* What this task involves
Lay out the text lines of the listing below as a Markdown table with the columns "Row" and "Line", numbering each line and skipping blank lines. Leave the pictures out of the table.

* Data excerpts
----------------
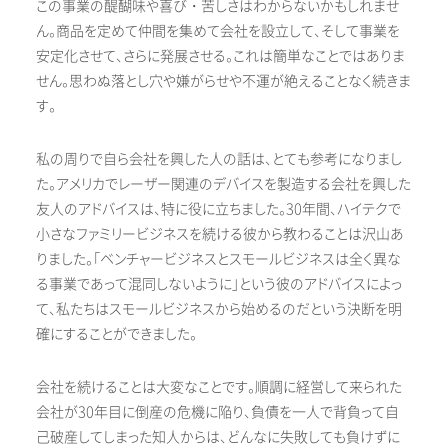
この事業の醍醐味や喜び・苦しさはわからないかもしれませ
ん。商品を定めて仲間を集めて会社を設立して、そして事業を
安定化させて、さらに発展させる。これは簡単なことではありま
せん。思わぬ落とし穴や嫌がらせや不運が絶えることなく続きま
す。
私の周りで自ら会社を興した人の話は、とても参考になりまし
た。アメリカでレーザー関連のデバイスを製造する会社を興した
友人のアドバイスは、特に役に立ちました。30年間、ハイテクで
小さなファミリービジネスを続ける彼から教わることは沢山あ
りました。「ベンチャービジネスとスモールビジネスは全く異な
る事業であって混同しないように」という彼のアドバイスによっ
て、私たちはスモールビジネスから始めるのだという決断を明
確にすることができました。
会社を続けることは大変なことです。順調に経営して来られた
会社が30年目に倒産の危機に陥り、負債を一人で背負って自
己破産してしまった知人からは、どんなに失敗しても負けずに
----------------
* Result for this exercise
| Row | Line |
|---|---|
| 1 | この事業の醍醐味や喜び・苦しさはわからないかもしれませ |
| 2 | ん。商品を定めて仲間を集めて会社を設立して、そして事業を |
| 3 | 安定化させて、さらに発展させる。これは簡単なことではありま |
| 4 | せん。思わぬ落とし穴や嫌がらせや不運が絶えることなく続きま |
| 5 | す。 |
| 6 | 私の周りで自ら会社を興した人の話は、とても参考になりまし |
| 7 | た。アメリカでレーザー関連のデバイスを製造する会社を興した |
| 8 | 友人のアドバイスは、特に役に立ちました。30年間、ハイテクで |
| 9 | 小さなファミリービジネスを続ける彼から教わることは沢山あ |
| 10 | りました。「ベンチャービジネスとスモールビジネスは全く異な |
| 11 | る事業であって混同しないように」という彼のアドバイスによっ |
| 12 | て、私たちはスモールビジネスから始めるのだという決断を明 |
| 13 | 確にすることができました。 |
| 14 | 会社を続けることは大変なことです。順調に経営して来られた |
| 15 | 会社が30年目に倒産の危機に陥り、負債を一人で背負って自 |
| 16 | 己破産してしまった知人からは、どんなに失敗しても負けずに |